A thousand kilometers east of Madagascar in the Indian Ocean, Mauritius is sometimes known as the birthplace of ecology. It was uninhabited when first discovered—together with the other two Mascarene islands, Réunion, today a French colony, and Rodrigues, part of Mauritius—by Arab seafarers perhaps as early as the tenth century. It appeared on a map with Arabic-sounding names in 1502. It was visited a few years later by the Portuguese, who made it a regular port of call but did not establish a permanent settlement on the island. At the end of the sixteenth century, Mauritius was settled by the Dutch, who, however, abandoned the island about a century later after a devastating cyclone. Shortly after, in the early eighteenth century, the island was colonized by the French. The French East India Company was to make Port Louis its capital in the Indian Ocean and thousands of African slaves were brought to work on sugar plantations on the island. In 1765, the East India Company ceded the island back to the French crown, leading to the appointment of Pierre Poivre as the French administrator of the island. Poivre introduced spice plants and a famous botanical garden. Mauritius was one of the islands, along with St. Helena (see Richard Grove, Green Imperialism: Colonial Expansion, Tropical Island Edens and the Origins of Environmentalism, 1600–1860), where ecological destruction had been particularly severe. The famous dodo, a flightless member of the pigeon and dove family more than three feet tall, was endemic to Mauritius but driven into extinction while the Dutch occupied the island. Mauritius was thought to have experienced climatic change due to deforestation and Poivre began an aggressive reforestation policy in order to stabilize the local climatic conditions.

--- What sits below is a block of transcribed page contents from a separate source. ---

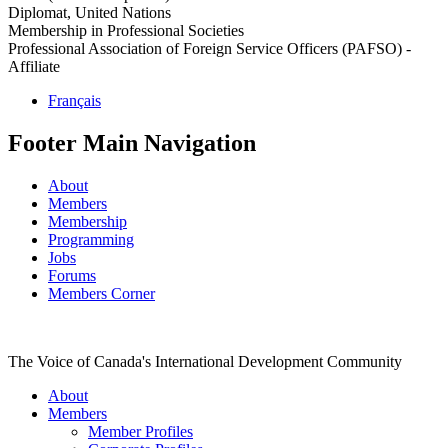
Diplomat, United Nations
Membership in Professional Societies
Professional Association of Foreign Service Officers (PAFSO) -
Affiliate
Français
Footer Main Navigation
About
Members
Membership
Programming
Jobs
Forums
Members Corner
The Voice of Canada's International Development Community
About
Members
Member Profiles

During the Napoleonic Wars, Britain seized Mauritius and in 1835 abolished slavery in the colony. The British imported indentured servants from India—a system akin to chattel slavery in its sheer brutality. (For a wider sense of how the colonial expropriation of lands and people was tied to ecological destruction, see the Review of the Month, “Capitalism and Robbery: The Expropriation of Land, Labor, and Corporeal Life,” by Foster, Clark, and Holleman in this issue.)

Mauritius gained its independence from Britain in 1968, during which Britain imposed the illegal condition that Mauritius give up the Chagos Islands and forcibly removed the Chagos Islanders—all so that the United States with British compliance could have a permanent military base in Diego Garcia, from which it has launched its recent wars in the Middle East. Monthly Review Press author and close associate Michael Tigar played a key role in the legal appeal to the International Court of Justice, which declared in February 2019 that Britain should return the Chagos Islands to the Chagos Islanders and Mauritius. This decision was followed by a vote of 116–6 in the UN General Assembly evicting Britain and the United States from the Chagos Islands—a decision that those countries disregarded on so-called national security grounds. (See David Vine, “Diego Garcia: Troubling Past, Uncertain Future,” Diplomat, July 1, 2019.)

Ironically given its history, Mauritius is now one of the island nations most threatened by sea level rise, more extreme cyclones, and coral reef destruction, all of which are related to climate change. CARES and the School of Ecology in Mauritius, which brings activists from many African countries, is at the center of ecological resistance in the African and Indian Ocean regions, and is extraordinary for the depth of its on-the-ground critique of capitalism and climate change, which informs its political praxis at every level. All of us at Monthly Review who have visited the island have benefited enormously from what we have learned of the struggle there, while seeking to provide support. We consider CARES’s School of Ecology to be one of the key centers for creative ecosocialist thought and action in the world. (See Kashmira Banee, “John Bellamy Foster—Radical Change Is Coming—Part 2,” Center for Alternative Research and Studies, October 3, 2019.)